By Joe Lanane • LMA Contributor
If you live beyond city limits, The Daily Yonder is probably the news source for you.
Since 2007, The Daily Yonder has provided news, commentary and analysis geared toward rural Americans. The news outlet gained a lot of industry attention four years ago when rural voters helped swing the presidential election.
“After the 2016 election, suddenly every journalist in the United States is googling ‘rural voter’ and our stuff pops up,” Editor Tim Marema said. “That was an opportunity, and we took advantage of it.”
The size of the news staff has since increased to help The Daily Yonder cover another pivotal news cycle in 2020: COVID-19. The online operation expanded its coronavirus coverage in rural communities at the same time other national news outlets focused on metro hotspots.
“It was an urban story to begin with and rural doesn’t really matter — and then all of a sudden we mattered a hell of a lot,” Marema said.
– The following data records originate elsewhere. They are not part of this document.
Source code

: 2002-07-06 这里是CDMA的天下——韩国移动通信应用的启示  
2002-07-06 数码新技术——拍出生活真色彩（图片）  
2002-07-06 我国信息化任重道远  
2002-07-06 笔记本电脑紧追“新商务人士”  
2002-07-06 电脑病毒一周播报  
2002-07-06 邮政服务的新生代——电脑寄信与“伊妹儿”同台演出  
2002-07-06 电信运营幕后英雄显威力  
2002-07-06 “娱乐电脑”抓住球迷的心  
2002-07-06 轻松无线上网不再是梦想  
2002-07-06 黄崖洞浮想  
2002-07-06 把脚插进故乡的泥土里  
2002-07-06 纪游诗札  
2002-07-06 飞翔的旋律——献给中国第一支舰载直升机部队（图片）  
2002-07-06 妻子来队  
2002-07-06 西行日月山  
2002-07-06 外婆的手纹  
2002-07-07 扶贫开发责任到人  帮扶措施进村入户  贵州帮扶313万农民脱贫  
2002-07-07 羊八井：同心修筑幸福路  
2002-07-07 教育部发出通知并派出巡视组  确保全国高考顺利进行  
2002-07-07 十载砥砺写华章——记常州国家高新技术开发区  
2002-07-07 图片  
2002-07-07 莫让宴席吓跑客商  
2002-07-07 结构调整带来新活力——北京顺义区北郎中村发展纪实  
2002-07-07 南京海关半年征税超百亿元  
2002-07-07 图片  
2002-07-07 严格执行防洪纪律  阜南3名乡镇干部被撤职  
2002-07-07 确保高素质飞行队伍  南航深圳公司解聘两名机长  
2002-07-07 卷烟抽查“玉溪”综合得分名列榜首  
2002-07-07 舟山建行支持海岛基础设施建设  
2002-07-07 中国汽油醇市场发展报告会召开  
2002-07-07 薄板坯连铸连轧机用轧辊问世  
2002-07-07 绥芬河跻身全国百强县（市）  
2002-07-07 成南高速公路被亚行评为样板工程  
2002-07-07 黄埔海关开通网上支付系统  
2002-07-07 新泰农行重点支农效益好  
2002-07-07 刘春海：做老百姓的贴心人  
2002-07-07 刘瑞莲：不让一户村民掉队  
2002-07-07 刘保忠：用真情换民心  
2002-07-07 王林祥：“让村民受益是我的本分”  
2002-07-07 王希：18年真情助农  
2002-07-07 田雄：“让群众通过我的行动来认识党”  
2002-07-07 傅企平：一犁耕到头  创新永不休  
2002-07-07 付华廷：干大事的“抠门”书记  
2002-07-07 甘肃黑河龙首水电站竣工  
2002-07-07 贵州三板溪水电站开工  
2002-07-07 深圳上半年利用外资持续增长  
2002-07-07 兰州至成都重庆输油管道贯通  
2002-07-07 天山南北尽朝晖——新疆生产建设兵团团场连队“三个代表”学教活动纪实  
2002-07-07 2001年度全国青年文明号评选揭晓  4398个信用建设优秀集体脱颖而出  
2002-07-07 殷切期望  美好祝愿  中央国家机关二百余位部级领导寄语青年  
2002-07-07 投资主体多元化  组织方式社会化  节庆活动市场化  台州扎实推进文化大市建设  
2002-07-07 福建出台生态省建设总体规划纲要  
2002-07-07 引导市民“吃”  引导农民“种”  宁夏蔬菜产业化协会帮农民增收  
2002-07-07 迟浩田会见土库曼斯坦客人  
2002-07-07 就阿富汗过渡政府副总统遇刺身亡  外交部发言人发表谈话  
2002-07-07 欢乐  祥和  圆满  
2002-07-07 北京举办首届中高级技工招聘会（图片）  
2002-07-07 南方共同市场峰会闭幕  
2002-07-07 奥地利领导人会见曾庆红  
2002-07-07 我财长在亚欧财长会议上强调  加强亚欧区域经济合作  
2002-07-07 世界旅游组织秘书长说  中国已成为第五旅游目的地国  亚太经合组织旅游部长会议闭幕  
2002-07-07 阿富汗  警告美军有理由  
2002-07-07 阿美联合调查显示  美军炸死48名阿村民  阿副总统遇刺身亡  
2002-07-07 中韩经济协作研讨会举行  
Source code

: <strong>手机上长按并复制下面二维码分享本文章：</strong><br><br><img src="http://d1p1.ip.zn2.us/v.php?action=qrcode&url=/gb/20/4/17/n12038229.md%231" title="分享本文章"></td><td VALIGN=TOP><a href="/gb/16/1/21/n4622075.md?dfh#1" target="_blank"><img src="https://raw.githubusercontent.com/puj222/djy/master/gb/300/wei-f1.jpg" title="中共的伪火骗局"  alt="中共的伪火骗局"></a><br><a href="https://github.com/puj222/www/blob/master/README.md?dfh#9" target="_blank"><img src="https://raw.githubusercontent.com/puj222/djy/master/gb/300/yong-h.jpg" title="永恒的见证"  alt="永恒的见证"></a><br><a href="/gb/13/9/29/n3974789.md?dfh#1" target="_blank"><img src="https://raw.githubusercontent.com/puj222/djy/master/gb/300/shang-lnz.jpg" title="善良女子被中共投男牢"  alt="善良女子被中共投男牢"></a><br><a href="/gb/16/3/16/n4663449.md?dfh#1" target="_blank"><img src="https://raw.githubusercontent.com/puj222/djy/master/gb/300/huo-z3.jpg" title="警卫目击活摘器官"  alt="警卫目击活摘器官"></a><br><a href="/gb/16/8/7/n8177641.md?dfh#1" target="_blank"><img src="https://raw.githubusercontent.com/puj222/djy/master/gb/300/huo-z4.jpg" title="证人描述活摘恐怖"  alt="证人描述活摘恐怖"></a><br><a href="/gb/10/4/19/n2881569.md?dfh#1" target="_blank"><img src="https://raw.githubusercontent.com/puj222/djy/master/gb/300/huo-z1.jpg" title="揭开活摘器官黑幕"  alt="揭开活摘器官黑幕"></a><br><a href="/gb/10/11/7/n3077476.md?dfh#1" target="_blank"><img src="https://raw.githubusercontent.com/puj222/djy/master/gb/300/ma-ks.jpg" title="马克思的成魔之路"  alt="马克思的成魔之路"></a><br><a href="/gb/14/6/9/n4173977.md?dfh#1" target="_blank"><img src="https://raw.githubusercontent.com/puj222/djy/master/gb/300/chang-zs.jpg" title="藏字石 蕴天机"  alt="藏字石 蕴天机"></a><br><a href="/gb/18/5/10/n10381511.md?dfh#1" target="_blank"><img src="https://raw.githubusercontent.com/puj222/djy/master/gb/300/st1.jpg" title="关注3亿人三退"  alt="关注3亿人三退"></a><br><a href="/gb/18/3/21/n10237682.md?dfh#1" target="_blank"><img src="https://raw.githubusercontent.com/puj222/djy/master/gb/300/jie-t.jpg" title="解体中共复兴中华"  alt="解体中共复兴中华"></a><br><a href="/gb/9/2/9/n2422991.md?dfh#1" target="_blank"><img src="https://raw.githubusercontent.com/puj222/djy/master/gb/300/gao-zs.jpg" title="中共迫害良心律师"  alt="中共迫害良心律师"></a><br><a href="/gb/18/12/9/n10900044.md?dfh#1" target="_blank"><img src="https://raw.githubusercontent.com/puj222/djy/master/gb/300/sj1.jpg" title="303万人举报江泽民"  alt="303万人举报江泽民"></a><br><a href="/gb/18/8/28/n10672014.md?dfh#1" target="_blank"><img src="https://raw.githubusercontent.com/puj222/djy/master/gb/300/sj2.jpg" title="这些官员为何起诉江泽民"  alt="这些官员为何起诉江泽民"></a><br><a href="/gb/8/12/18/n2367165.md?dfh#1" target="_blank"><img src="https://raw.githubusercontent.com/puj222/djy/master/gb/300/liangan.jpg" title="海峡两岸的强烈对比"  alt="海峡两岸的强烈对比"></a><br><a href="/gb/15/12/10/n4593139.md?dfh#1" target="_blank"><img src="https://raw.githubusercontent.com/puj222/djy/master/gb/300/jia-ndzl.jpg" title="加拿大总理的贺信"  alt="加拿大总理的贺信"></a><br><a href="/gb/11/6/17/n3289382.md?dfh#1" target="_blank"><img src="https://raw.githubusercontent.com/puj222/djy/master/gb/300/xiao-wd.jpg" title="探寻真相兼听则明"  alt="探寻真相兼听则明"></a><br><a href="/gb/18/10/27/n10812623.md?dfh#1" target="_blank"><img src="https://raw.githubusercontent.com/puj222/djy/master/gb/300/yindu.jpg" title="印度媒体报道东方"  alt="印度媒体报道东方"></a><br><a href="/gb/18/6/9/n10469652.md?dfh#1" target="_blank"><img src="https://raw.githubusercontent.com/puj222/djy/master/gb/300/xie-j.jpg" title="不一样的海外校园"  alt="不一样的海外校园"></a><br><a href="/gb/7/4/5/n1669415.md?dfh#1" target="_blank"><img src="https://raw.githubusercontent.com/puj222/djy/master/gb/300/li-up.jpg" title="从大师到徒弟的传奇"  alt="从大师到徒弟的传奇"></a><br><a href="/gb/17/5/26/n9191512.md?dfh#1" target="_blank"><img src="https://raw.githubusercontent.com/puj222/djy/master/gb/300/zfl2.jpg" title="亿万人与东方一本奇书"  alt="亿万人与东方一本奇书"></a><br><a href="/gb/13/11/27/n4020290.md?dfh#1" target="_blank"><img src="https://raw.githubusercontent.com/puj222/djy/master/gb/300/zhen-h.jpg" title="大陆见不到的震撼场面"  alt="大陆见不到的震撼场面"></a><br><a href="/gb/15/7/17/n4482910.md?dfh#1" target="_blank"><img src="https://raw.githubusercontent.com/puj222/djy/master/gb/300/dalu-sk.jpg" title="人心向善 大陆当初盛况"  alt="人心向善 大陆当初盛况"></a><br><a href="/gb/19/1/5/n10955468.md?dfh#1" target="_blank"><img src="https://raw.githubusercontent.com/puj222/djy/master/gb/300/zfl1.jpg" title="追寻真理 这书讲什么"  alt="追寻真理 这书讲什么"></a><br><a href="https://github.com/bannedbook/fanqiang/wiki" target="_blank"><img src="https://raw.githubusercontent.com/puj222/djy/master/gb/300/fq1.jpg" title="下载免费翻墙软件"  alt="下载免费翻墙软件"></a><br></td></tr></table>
The independent outlet from The Center for Rural Strategies benefited this year from a Facebook Journalism Project COVID-19 Relief Grant to add an assistant editor and more correspondents and increase its rural coverage, especially of coronavirus cases.
“We’ve been in a place where we’re better prepared [than 2016],” said Publisher Dee Davis, who is also the president/founder of The Center for Rural Strategies. “There are times in your development when it might be nice to improve your capacity because you’re busting just to get to the next day, and then comes a time when it all starts to click together.”
Story production doubled as additional resources were made available. That money also helped The Daily Yonder increase its budget for data infographics, resulting in a weekly “Red Zone Report,” as it’s called internally, mapping rural COVID-19 case counts nationally.
“There’s a niche we’re trying to fill, and people want to see what are the rural implications of this virus,” Marema said. “Our goal is to get 2-3 stories out of that one weekly analysis.”
That coverage has helped the publication double its audience since the pandemic started, Davis said. To help monetize those new readers, The Daily Yonder expanded its weekly newsletter to twice weekly and added two more newsletter products: a roundup of rural news from other sources as well as personality-driven commentary from a regular correspondent. Open rates have stayed the same despite doubling the frequency of the weekly digest.
“Our plan is to really experiment and see which go and which don’t,” Davis said. “This is a long-range plan of which we’re just beginning to implement.”
The Daily Yonder also increased how much video content it produces, helping to lure more subscribers through social media. The news site has accumulated more than 400,000 Facebook fans and 65,000 Twitter followers. They also placed print ads in rural newspapers nationally to promote The Daily Yonder website.
“It turns out the most efficient way to reach a rural audience may be old-style print weeklies,” Marema said.
The numerous audience acquisition initiatives won’t all last long-term, Marema admits, but experimentation is part of the process.
“I don’t think ‘fail quickly’ is an old adage — it’s a way of life,” he said. “For us, it’s more like, ‘Fail before you spend all the money so you can afford to move onto something else.’”
The new audience also brings new monetization strategies. As members of the Institute for Nonprofit News, The Daily Yonder participates in the annual News Match program, which matches reader contributions for participating news organizations. Marema said that has helped him and Davis focus on individual financial support in a bigger way than ever before.
“Previously, you raise $5,000 to $10,000, and it’s a hell of a lot of work, but then that suddenly becomes $10,000 or $20,000,” he said. “We’re not an organization that likes to leave money on the table, so it’s there and we know we can go get it.”
Approximately 90 percent of all revenue still comes from grants, Davis said. The Daily Yonder is also gaining more advertisement clients because of the added audience. Additionally, merchandise could help generate additional income for the operation, although right now any swag is used as an incentive to contribute.
“We all come from a community radio background, so we know we can make more money off a $200 gift where we send someone a water bottle and a bumper sticker than if we ask someone to buy a water bottle,” Davis said. “People give [to The Daily Yonder] because they like the work we do and they want to support it.”
The Daily Yonder merchandise could be sold separately at some point, said Davis, who expects the products to be in high demand based on the strong rural-focused community that’s been united under the branding.
“So much of being rural is cultural,” Davis said. “A lot of people who live in urban areas draw a lot of their identity out of being rural, too, so it’s something that is concrete in a lot of people’s lives.”